THE Jharkhand government has announced it will give 80 per cent of the amount collected from auction of sand mines in the state to block panchayats. This is the first time a state has decided to share business profits with local bodies.
Hemant Soren, deputy chief minister and minister in-charge of the department of mines and geology, made the announcement on August 11. “The decision has been approved by the state Cabinet,” he added.
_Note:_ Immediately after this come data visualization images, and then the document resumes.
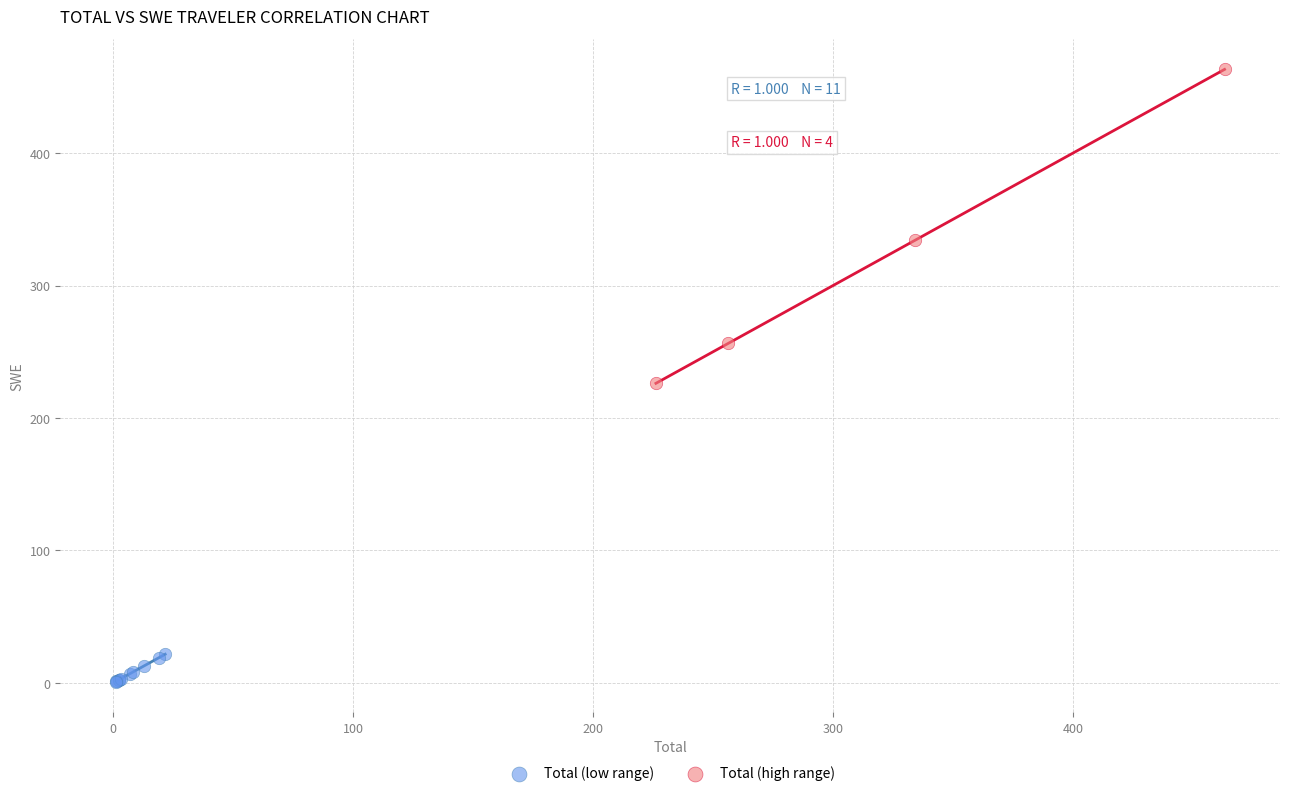

Which series reaches the minimum Y coordinate?

Total (low range)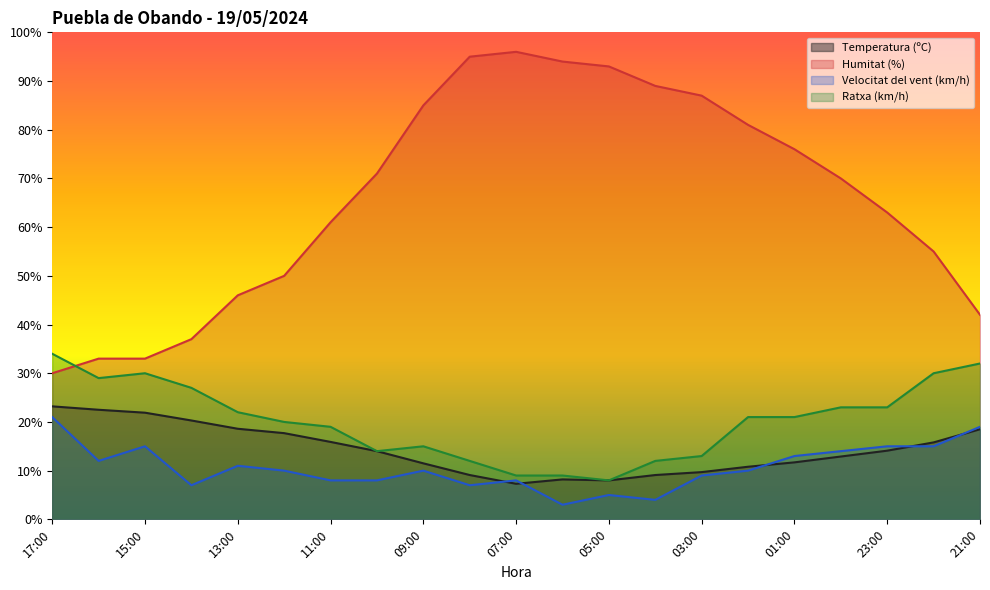

At which label is Humitat (%) closest to 63?

23:00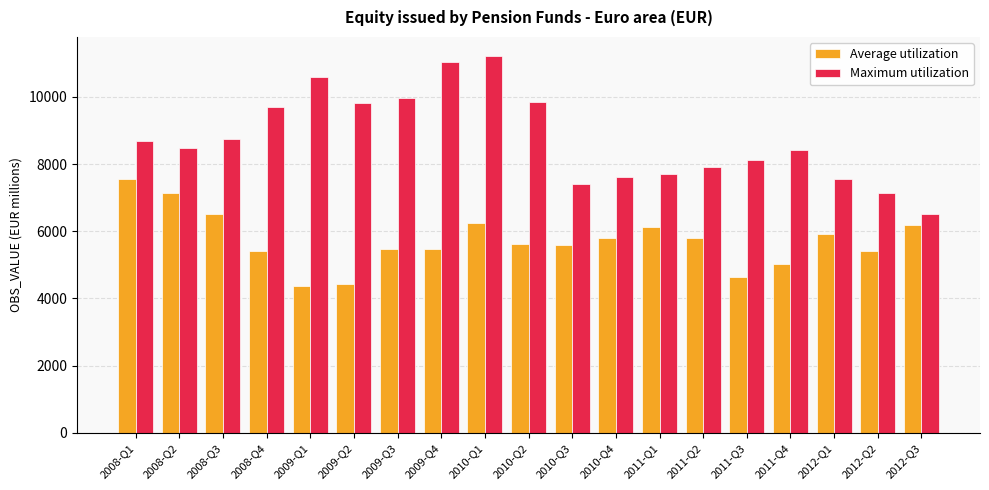

What value does the Maximum utilization series have at 2008-Q2, to the nearest 100?

8500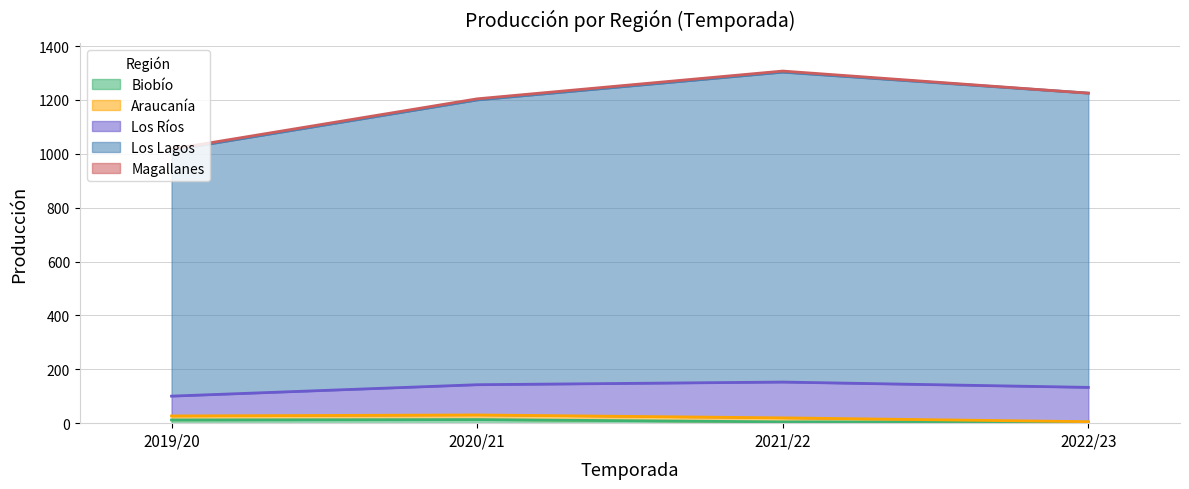

At which category is the sum across all series the highest?

2021/22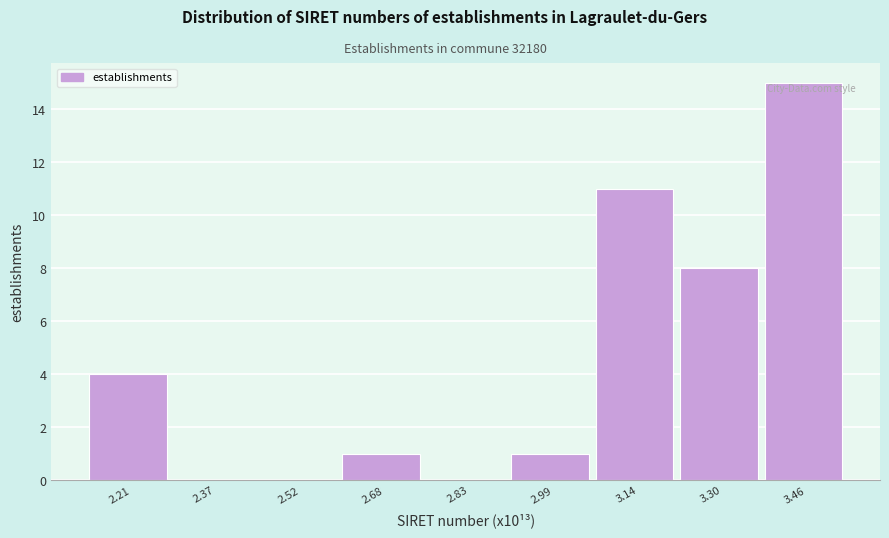

What is the height of the bar covering 2.60 to 2.76 on the x-axis? Neither the bar edges nor the heights are printed on the chart, so give them approximately, as read against the axes.

1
The profit distribution will take place for the first time in Godda and Dhanbad. Sand mining sites in the two districts were recently auctioned for Rs 4 crore and Rs 5 crore. Eighty per cent of this will be given to block panchayats of the two districts to carry out development work, the rest will go to the state as revenue. Since the inception of Jharkhand in 2000 sand mining was being carried out without any regulation or monitoring. “Through auctioning we will help rural development,” says Soren, adding that sand-mining sites across the state will be auctioned within the next one month.
Chandra Bhushan, deputy director of Delhi’s Centre for Science and Environment, says auctioning and sharing of profits received from minor minerals like sand are mandatory under Panchayats (Extension to the Scheduled Areas) (PESA) Act. Under PESA, it is a must for any state to consult gram sabhas before auctioning minor mineral sites and share the money earned with the gram panchayat. Bhushan says, “The state’s decision to give the money to block panchayats instead of gram panchayats shows lack of planning behind the decision.” He cautions against possible misuse of these funds. “The state needs to chalk out a detailed plan about how the money will be used.”
Activists in Jharkhand feel the decision is influenced by the fact that a large number of winners of the state’s first panchayat elections in 2010 were contractors. Neeraj of Society for Advancement in Tribes, Health, Education, Environment says the absence of a local government in the state for all these years has given rise to contractors who now work as local politicians.